• _DATA RECORDS_
▬▬▬▬▬▬

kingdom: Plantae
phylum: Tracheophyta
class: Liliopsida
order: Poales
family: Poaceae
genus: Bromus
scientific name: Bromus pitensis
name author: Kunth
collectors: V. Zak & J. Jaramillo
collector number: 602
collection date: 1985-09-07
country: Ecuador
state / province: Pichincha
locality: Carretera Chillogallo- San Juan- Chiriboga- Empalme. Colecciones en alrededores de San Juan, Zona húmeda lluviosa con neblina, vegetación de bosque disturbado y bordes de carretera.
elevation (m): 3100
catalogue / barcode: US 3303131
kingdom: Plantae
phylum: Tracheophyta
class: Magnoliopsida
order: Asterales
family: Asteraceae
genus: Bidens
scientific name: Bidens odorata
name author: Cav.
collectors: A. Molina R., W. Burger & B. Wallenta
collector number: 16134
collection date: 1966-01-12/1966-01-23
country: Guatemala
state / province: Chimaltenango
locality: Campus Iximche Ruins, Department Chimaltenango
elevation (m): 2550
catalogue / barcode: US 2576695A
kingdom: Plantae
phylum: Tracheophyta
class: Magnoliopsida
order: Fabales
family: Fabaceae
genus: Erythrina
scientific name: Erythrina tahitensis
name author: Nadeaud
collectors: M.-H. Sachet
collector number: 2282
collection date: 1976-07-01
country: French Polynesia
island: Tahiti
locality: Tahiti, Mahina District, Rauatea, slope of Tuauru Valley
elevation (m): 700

▬▬▬▬▬▬

• _JOB_
Put every line from all of the items above into one numbered list, leaving out any blank lines.

• _REPLY TO THE TASK_
1. kingdom: Plantae
2. phylum: Tracheophyta
3. class: Liliopsida
4. order: Poales
5. family: Poaceae
6. genus: Bromus
7. scientific name: Bromus pitensis
8. name author: Kunth
9. collectors: V. Zak & J. Jaramillo
10. collector number: 602
11. collection date: 1985-09-07
12. country: Ecuador
13. state / province: Pichincha
14. locality: Carretera Chillogallo- San Juan- Chiriboga- Empalme. Colecciones en alrededores de San Juan, Zona húmeda lluviosa con neblina, vegetación de bosque disturbado y bordes de carretera.
15. elevation (m): 3100
16. catalogue / barcode: US 3303131
17. kingdom: Plantae
18. phylum: Tracheophyta
19. class: Magnoliopsida
20. order: Asterales
21. family: Asteraceae
22. genus: Bidens
23. scientific name: Bidens odorata
24. name author: Cav.
25. collectors: A. Molina R., W. Burger & B. Wallenta
26. collector number: 16134
27. collection date: 1966-01-12/1966-01-23
28. country: Guatemala
29. state / province: Chimaltenango
30. locality: Campus Iximche Ruins, Department Chimaltenango
31. elevation (m): 2550
32. catalogue / barcode: US 2576695A
33. kingdom: Plantae
34. phylum: Tracheophyta
35. class: Magnoliopsida
36. order: Fabales
37. family: Fabaceae
38. genus: Erythrina
39. scientific name: Erythrina tahitensis
40. name author: Nadeaud
41. collectors: M.-H. Sachet
42. collector number: 2282
43. collection date: 1976-07-01
44. country: French Polynesia
45. island: Tahiti
46. locality: Tahiti, Mahina District, Rauatea, slope of Tuauru Valley
47. elevation (m): 700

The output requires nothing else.